The Bourbon virus (BOUV) is an RNA virus of the Thogotovirus genus discovered in 2014 when it was identified in the body of a man in Bourbon County, Kansas. It is believed to be spread by ticks (the Kansas man died just after being bitten by ticks so much that he was initially thought to have ehrlichiosis).
After the first case only very few others were discovered, including that of a fifty-eight-year-old Missuori man, also infected by the same virus and who died shortly after.
Now a group of researchers from the Washington University in St. Louis announces, through a study published in PLOS Pathogens, that they have identified an antiviral drug, a treatment that is still only experimental, which seems to cure mice infected with the Bourbon virus.
The drug, called favipiravir, has so far only been approved in Japan for the treatment of one type of flu but not in the United States. The same virus seems to be lethal so that without the use of this drug the mice in the laboratory died in 100% of cases while with the treatment they survived in 100% of the cases.

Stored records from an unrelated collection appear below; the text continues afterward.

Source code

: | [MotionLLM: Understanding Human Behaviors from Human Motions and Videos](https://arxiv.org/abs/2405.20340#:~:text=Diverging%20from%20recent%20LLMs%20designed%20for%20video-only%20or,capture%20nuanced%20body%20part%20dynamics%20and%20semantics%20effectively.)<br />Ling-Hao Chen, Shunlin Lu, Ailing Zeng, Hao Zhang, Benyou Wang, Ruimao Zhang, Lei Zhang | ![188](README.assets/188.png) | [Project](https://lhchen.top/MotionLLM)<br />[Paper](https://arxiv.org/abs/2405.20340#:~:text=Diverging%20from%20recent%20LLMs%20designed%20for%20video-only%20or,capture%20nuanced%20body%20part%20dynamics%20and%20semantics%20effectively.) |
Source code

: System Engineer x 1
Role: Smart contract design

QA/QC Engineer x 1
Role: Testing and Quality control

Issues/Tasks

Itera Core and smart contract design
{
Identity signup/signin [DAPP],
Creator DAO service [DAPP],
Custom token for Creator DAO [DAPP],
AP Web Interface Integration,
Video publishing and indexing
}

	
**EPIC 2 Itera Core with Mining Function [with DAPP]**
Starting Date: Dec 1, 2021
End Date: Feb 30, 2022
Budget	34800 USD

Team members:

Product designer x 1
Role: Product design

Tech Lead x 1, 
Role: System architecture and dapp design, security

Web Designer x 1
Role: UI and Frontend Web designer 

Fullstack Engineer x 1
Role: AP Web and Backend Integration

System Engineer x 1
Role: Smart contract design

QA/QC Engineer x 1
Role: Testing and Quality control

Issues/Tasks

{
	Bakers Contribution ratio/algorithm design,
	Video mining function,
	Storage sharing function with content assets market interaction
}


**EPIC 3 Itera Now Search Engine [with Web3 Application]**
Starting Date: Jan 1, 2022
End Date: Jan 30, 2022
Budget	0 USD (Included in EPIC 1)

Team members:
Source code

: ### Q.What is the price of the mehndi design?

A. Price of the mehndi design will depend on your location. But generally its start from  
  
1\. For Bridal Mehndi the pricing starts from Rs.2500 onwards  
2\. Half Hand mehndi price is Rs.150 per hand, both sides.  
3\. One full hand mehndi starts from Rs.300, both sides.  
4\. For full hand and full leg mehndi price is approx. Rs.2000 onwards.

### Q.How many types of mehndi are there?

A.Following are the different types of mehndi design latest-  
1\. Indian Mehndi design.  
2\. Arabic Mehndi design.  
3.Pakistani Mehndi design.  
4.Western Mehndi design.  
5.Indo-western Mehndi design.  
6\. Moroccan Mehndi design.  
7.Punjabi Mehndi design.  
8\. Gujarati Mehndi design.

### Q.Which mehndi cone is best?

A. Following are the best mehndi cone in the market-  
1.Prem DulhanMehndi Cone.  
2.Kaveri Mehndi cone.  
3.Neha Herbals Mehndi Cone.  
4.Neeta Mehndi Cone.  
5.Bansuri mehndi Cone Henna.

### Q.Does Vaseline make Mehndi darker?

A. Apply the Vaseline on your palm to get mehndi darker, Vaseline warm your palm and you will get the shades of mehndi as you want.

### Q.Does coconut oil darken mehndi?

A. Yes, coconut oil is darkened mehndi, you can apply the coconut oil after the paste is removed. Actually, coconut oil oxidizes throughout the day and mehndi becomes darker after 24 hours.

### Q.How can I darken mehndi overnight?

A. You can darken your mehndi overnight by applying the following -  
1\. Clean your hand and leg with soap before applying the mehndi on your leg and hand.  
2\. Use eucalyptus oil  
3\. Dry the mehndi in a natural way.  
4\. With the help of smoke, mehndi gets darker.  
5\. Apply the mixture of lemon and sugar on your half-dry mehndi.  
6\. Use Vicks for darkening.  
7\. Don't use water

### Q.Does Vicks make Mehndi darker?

Healing also occurred when the drug was administered to mice only three days after infection when they now had a weakened appearance and had lost a lot of weight.
The favipiravir goes to inhibit a particular protein that the virus uses to survive multiply. At the moment it has not been possible to test the drug on people because the Bourbon virus is very rare. However, the same researchers advise avoiding exposure to ticks as much as possible, even using insect repellents or wearing long dresses that cover the body as much as possible if you are in environments with many ticks.